Instructions for the task:
Copy the text of every record below word for word, and leave the pictures out of your answer.

Exercise materials:
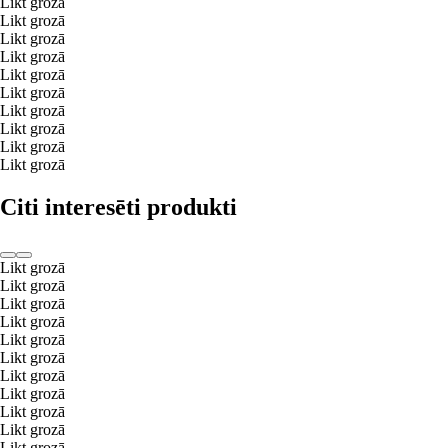
Likt grozā
Likt grozā
Likt grozā
Likt grozā
Likt grozā
Likt grozā
Likt grozā
Likt grozā
Likt grozā
Likt grozā
Citi interesēti produkti
Likt grozā
Likt grozā
Likt grozā
Likt grozā
Likt grozā
Likt grozā
Likt grozā
Likt grozā
Likt grozā
Likt grozā
Likt grozā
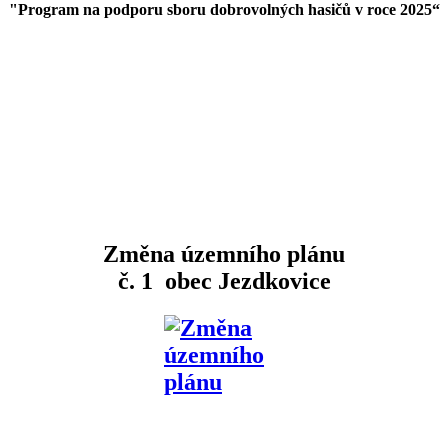
"Program na podporu sboru dobrovolných hasičů v roce 2025
“
Změna územního plánu
č. 1 obec Jezdkovice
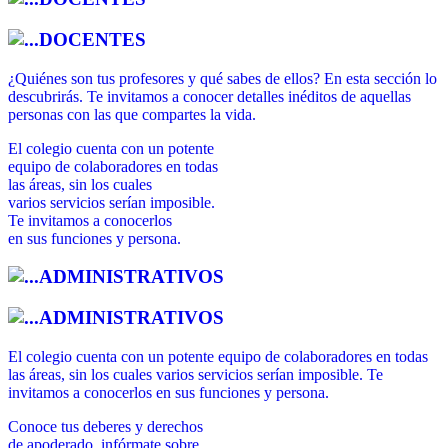
DOCENTES
¿Quiénes son tus profesores y qué sabes de ellos? En esta sección lo
descubrirás. Te invitamos a conocer detalles inéditos de aquellas
personas con las que compartes la vida.
El colegio cuenta con un potente
equipo de colaboradores en todas
las áreas, sin los cuales
varios servicios serían imposible.
Te invitamos a conocerlos
en sus funciones y persona.
ADMINISTRATIVOS
ADMINISTRATIVOS
El colegio cuenta con un potente equipo de colaboradores en todas
las áreas, sin los cuales varios servicios serían imposible. Te
invitamos a conocerlos en sus funciones y persona.
Conoce tus deberes y derechos
de apoderado, infórmate sobre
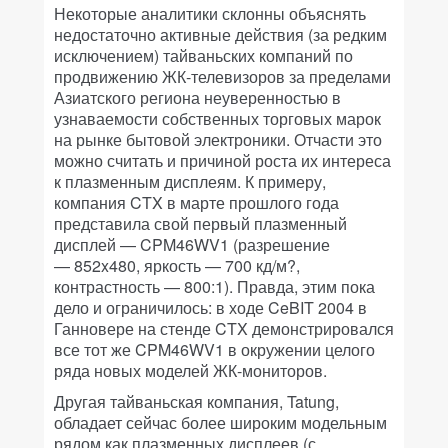
Некоторые аналитики склонны объяснять
недостаточно активные действия (за редким
исключением) тайваньских компаний по
продвижению ЖК-телевизоров за пределами
Азиатского региона неуверенностью в
узнаваемости собственных торговых марок
на рынке бытовой электроники. Отчасти это
можно считать и причиной роста их интереса
к плазменным дисплеям. К примеру,
компания CTX в марте прошлого года
представила свой первый плазменный
дисплей — CPM46WV1 (разрешение
— 852x480, яркость — 700 кд/м?,
контрастность — 800:1). Правда, этим пока
дело и ограничилось: в ходе CeBIT 2004 в
Ганновере на стенде CTX демонстрировался
все тот же CPM46WV1 в окружении целого
ряда новых моделей ЖК-мониторов.
Другая тайваньская компания, Tatung,
обладает сейчас более широким модельным
рядом как плазменных дисплеев (с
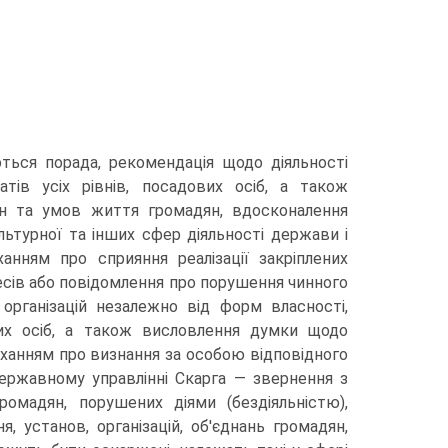
ться порада, рекомендація щодо діяльності
тів усіх рівнів, посадових осіб, а також
н та умов життя громадян, вдосконалення
ьтурної та інших сфер діяльності держави і
анням про сприяння реалізації закріплених
есів або повідомлення про порушення чинного
 організацій незалежно від форм власності,
вих осіб, а також висловлення думки щодо
оханням про визнання за особою відповідного
державному управлінні Скарга — звернення з
омадян, порушених діями (бездіяльністю),
, установ, організацій, об'єднань громадян,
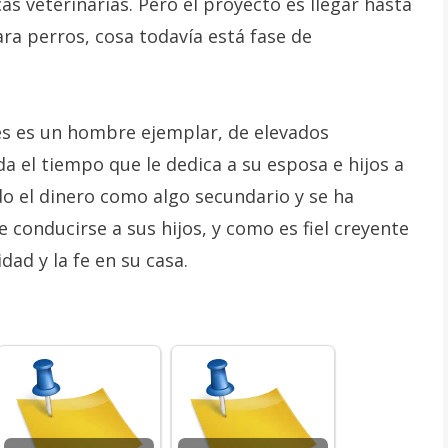
as veterinarias. Pero el proyecto es llegar hasta
ra perros, cosa todavía está fase de
es es un hombre ejemplar, de elevados
da el tiempo que le dedica a su esposa e hijos a
do el dinero como algo secundario y se ha
onducirse a sus hijos, y como es fiel creyente
dad y la fe en su casa.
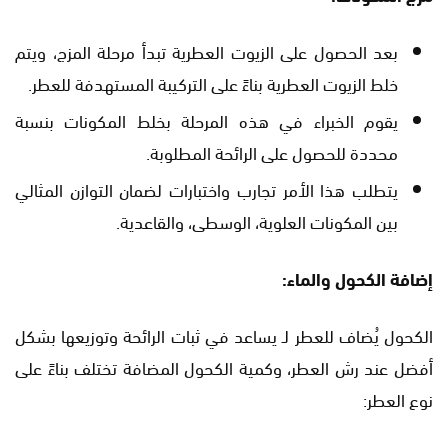
بعد الحصول على الزيوت العطرية تبدأ مرحلة المزج، ويتم
خلط الزيوت العطرية بناءً على التركيبة المستهدفة للعطر.
يقوم الخبراء في هذه المرحلة بخلط المكونات بنسبة
محددة للحصول على الرائحة المطلوبة.
يتطلب هذا الأمر تجارب واختبارات لضمان التوازن المثالي
بين المكونات العلوية، الوسطى، والقاعدية.
إضافة الكحول والماء:
الكحول يُضاف للعطر لـ يساعد في ثبات الرائحة وتوزيعها بشكل
أفضل عند رش العطر، وكمية الكحول المضافة تختلف بناءً على
نوع العطر:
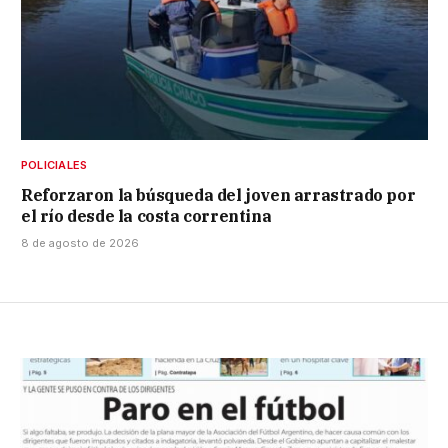
POLICIALES
Reforzaron la búsqueda del joven arrastrado por
el río desde la costa correntina
8 de agosto de 2026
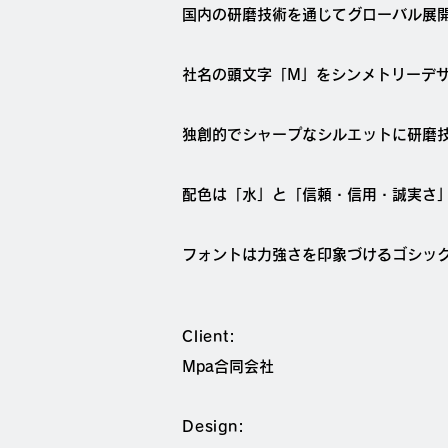
国内の研磨技術を通じてグローバル展開
社名の頭文字「M」をシンメトリーデ
独創的でシャープなシルエットに研磨
配色は「水」と「信頼・信用・誠実さ
フォントは力強さを印象づけるゴシッ
Client:
Mpa合同会社
Design:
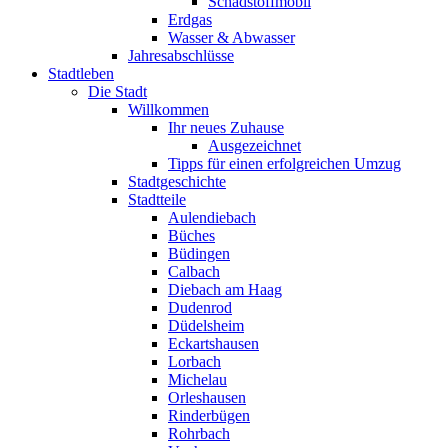
Schadstoffmobil
Erdgas
Wasser & Abwasser
Jahresabschlüsse
Stadtleben
Die Stadt
Willkommen
Ihr neues Zuhause
Ausgezeichnet
Tipps für einen erfolgreichen Umzug
Stadtgeschichte
Stadtteile
Aulendiebach
Büches
Büdingen
Calbach
Diebach am Haag
Dudenrod
Düdelsheim
Eckartshausen
Lorbach
Michelau
Orleshausen
Rinderbügen
Rohrbach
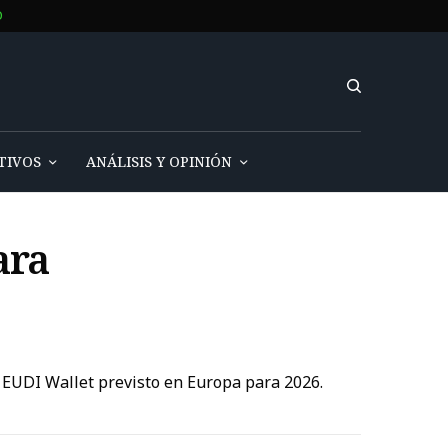
O
TIVOS
ANÁLISIS Y OPINIÓN
ara
l EUDI Wallet previsto en Europa para 2026.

Expected answer:
Likt grozā
Likt grozā
Likt grozā
Likt grozā
Likt grozā
Likt grozā
Likt grozā
Likt grozā
Likt grozā
Likt grozā
Citi interesēti produkti
Likt grozā
Likt grozā
Likt grozā
Likt grozā
Likt grozā
Likt grozā
Likt grozā
Likt grozā
Likt grozā
Likt grozā
Likt grozā
"Program na podporu sboru dobrovolných hasičů v roce 2025
“
Změna územního plánu
č. 1 obec Jezdkovice
DOCENTES
¿Quiénes son tus profesores y qué sabes de ellos? En esta sección lo
descubrirás. Te invitamos a conocer detalles inéditos de aquellas
personas con las que compartes la vida.
El colegio cuenta con un potente
equipo de colaboradores en todas
las áreas, sin los cuales
varios servicios serían imposible.
Te invitamos a conocerlos
en sus funciones y persona.
ADMINISTRATIVOS
ADMINISTRATIVOS
El colegio cuenta con un potente equipo de colaboradores en todas
las áreas, sin los cuales varios servicios serían imposible. Te
invitamos a conocerlos en sus funciones y persona.
Conoce tus deberes y derechos
de apoderado, infórmate sobre
Некоторые аналитики склонны объяснять
недостаточно активные действия (за редким
исключением) тайваньских компаний по
продвижению ЖК-телевизоров за пределами
Азиатского региона неуверенностью в
узнаваемости собственных торговых марок
на рынке бытовой электроники. Отчасти это
можно считать и причиной роста их интереса
к плазменным дисплеям. К примеру,
компания CTX в марте прошлого года
представила свой первый плазменный
дисплей — CPM46WV1 (разрешение
— 852x480, яркость — 700 кд/м?,
контрастность — 800:1). Правда, этим пока
дело и ограничилось: в ходе CeBIT 2004 в
Ганновере на стенде CTX демонстрировался
все тот же CPM46WV1 в окружении целого
ряда новых моделей ЖК-мониторов.
Другая тайваньская компания, Tatung,
обладает сейчас более широким модельным
рядом как плазменных дисплеев (с
ться порада, рекомендація щодо діяльності
тів усіх рівнів, посадових осіб, а також
н та умов життя громадян, вдосконалення
ьтурної та інших сфер діяльності держави і
анням про сприяння реалізації закріплених
есів або повідомлення про порушення чинного
 організацій незалежно від форм власності,
вих осіб, а також висловлення думки щодо
оханням про визнання за особою відповідного
державному управлінні Скарга — звернення з
омадян, порушених діями (бездіяльністю),
, установ, організацій, об'єднань громадян,
as veterinarias. Pero el proyecto es llegar hasta
ra perros, cosa todavía está fase de
es es un hombre ejemplar, de elevados
da el tiempo que le dedica a su esposa e hijos a
do el dinero como algo secundario y se ha
onducirse a sus hijos, y como es fiel creyente
dad y la fe en su casa.
بعد الحصول على الزيوت العطرية تبدأ مرحلة المزج، ويتم
خلط الزيوت العطرية بناءً على التركيبة المستهدفة للعطر.
يقوم الخبراء في هذه المرحلة بخلط المكونات بنسبة
محددة للحصول على الرائحة المطلوبة.
يتطلب هذا الأمر تجارب واختبارات لضمان التوازن المثالي
بين المكونات العلوية، الوسطى، والقاعدية.
إضافة الكحول والماء:
الكحول يُضاف للعطر لـ يساعد في ثبات الرائحة وتوزيعها بشكل
أفضل عند رش العطر، وكمية الكحول المضافة تختلف بناءً على
نوع العطر:
POLICIALES
Reforzaron la búsqueda del joven arrastrado por
el río desde la costa correntina
8 de agosto de 2026
国内の研磨技術を通じてグローバル展開
社名の頭文字「M」をシンメトリーデ
独創的でシャープなシルエットに研磨
配色は「水」と「信頼・信用・誠実さ
フォントは力強さを印象づけるゴシッ
Client:
Mpa合同会社
Design:
Schadstoffmobil
Erdgas
Wasser & Abwasser
Jahresabschlüsse
Stadtleben
Die Stadt
Willkommen
Ihr neues Zuhause
Ausgezeichnet
Tipps für einen erfolgreichen Umzug
Stadtgeschichte
Stadtteile
Aulendiebach
Büches
Büdingen
Calbach
Diebach am Haag
Dudenrod
Düdelsheim
Eckartshausen
Lorbach
Michelau
Orleshausen
Rinderbügen
Rohrbach
O
TIVOS
ANÁLISIS Y OPINIÓN
ara
l EUDI Wallet previsto en Europa para 2026.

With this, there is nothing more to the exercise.